When it comes to disruptive technologies, nothing is more on trend right now than Artificial Intelligence or AI as it’s commonly known because it’s one of those technologies that we know will impact business, economic and social models as well as our own personal lives. AI is just one part of the larger field of Data Science, where at its simplest, is the art of ‘extracting value or business insights from data’.
While Artificial Intelligence is a term first coined by John McCarthy in 1956, the concept of computers performing cognitive functions to mirror those of humans is around for decades. English mathematician Alan Turing’s paper ‘Computing Machinery and Intelligence’ published in 1950 posed the question ‘can machines think?’ and introduced the ‘Turing test’, a model for measuring intelligence. Called ‘the Imitation Game’, it gave notion to the idea of machines being able to move beyond just logical thinking and into the realm of cognitive thinking using skills like learning, reasoning, remembering, understanding and deduction/inference.
Despite decades of progress, only one computer is generally believed to have successfully passed the Turing test (a long term goal of AI researchers) i.e. the ability to make a computer successfully imitate human behaviour to the point of it being indistinguishable from human responses, even by expert judges.
But if AI is around so long, why the big fuss now? Well, because suddenly AI looks far more accessible, moving it from the realms of Science Fiction to plausible reality. This is predominantly due to…
- Advances in processing power or computational infrastructure
- The Internet of things (IOT) – billions of connected devices.
- The availability of vast amounts of data
- Ability to handle unstructured data (images, video etc.)

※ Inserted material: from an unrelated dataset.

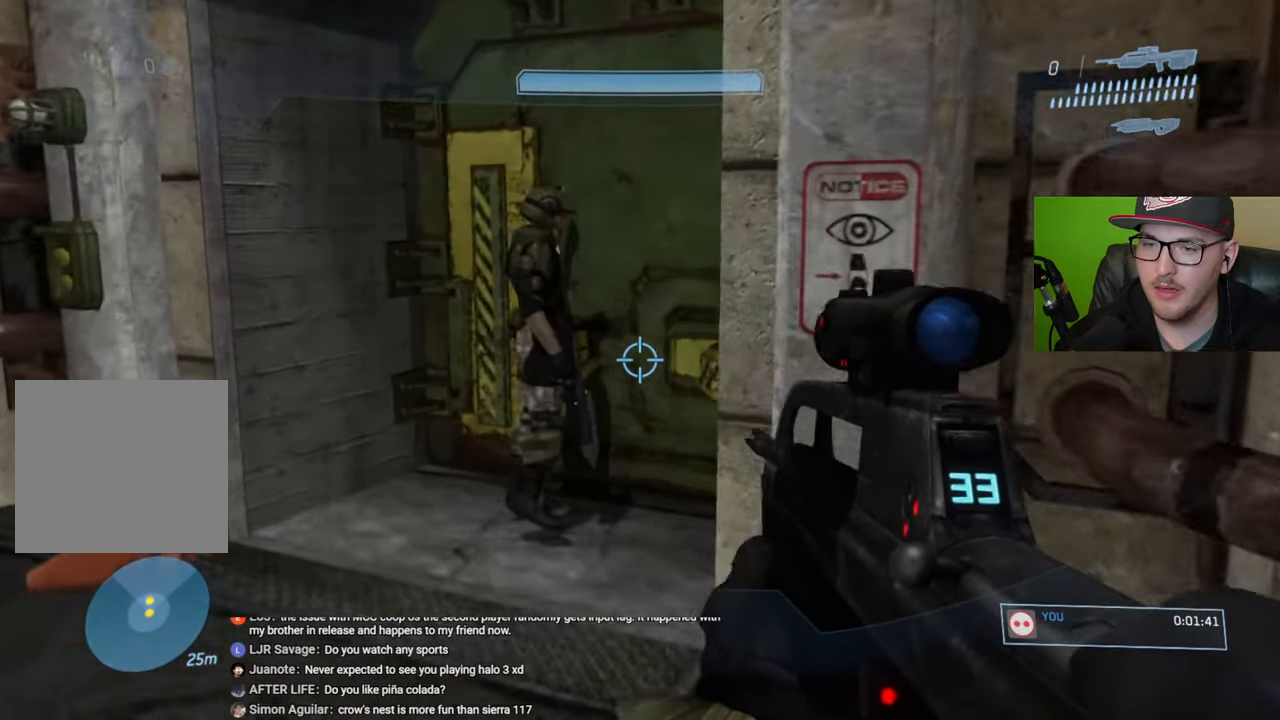
{"buttons": [], "left_stick": "center", "right_stick": "center", "events": [[150, "left_stick", "center"], [283, "right_stick", "center"]]}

The problem I see now though, is that in the global race to embrace AI and get first mover advantage, people and businesses are trying to solve non-AI problems with AI solutions when simpler solutions are sufficient. It’s not that there is a lack of understanding of the problem being solved, but more that there is an urgent desire to create case-studies in order to experiment and grow a proficiency in AI. Time and time again, I hear people use the words Artificial Intelligence when they really mean RPA (Robotic Process Automation), visual inspection systems, general robotics and much more.
As I sat watching the world cup soccer over the weekend (hosted in Russia), it struck me that a lot of Data Science terminology might be easily illustrated using the Russian nesting dolls, (also known as Babushkas or Matryoshkas), in that AI is the broader field with Machine Learning and Deep Learning being subsets of the field and systems become increasingly ‘more human-like’ the deeper you go.
Fig 1.0 Data Science hierarchy
Fig. 2.0 Data Science definitions
In Machine Learning, the idea that machines would learn new things independently of humans explicitly programming them, would mean they essentially become what we call ‘smart’. Despite great progress, it’s not as easy as it sounds. Even teaching computers to distinguish between similar images is complex because what we humans see as obvious identifiable markers (colour, form, distribution etc.) are not so obvious (or more importantly, not so unique) when viewed through a computer logic and statistical data lens. This was illustrated in a viral tweet a couple of years ago by Karen Zack’s (@tinybiscuit) by comparing images of animals and food.
While these examples are funny, this type of identification error is common and could have far reaching implications in areas like precision medicine, autonomous vehicles and science in general.
There’s no doubt that we are entering an era where Artificial Intelligence will make a big impact sooner rather than later because the speed of progress and its adoption is increasing. It has taken decades to get this point in the AI journey but the next phase could look more like years and while this generation treads carefully with its outcomes, future generations will accept and trust faster, as it become ubiquitous and every day.
Our biggest hurdles may be yet to come, in the form of eliminating bias and overcoming legal and ethical challenges but that’s a blog for another day.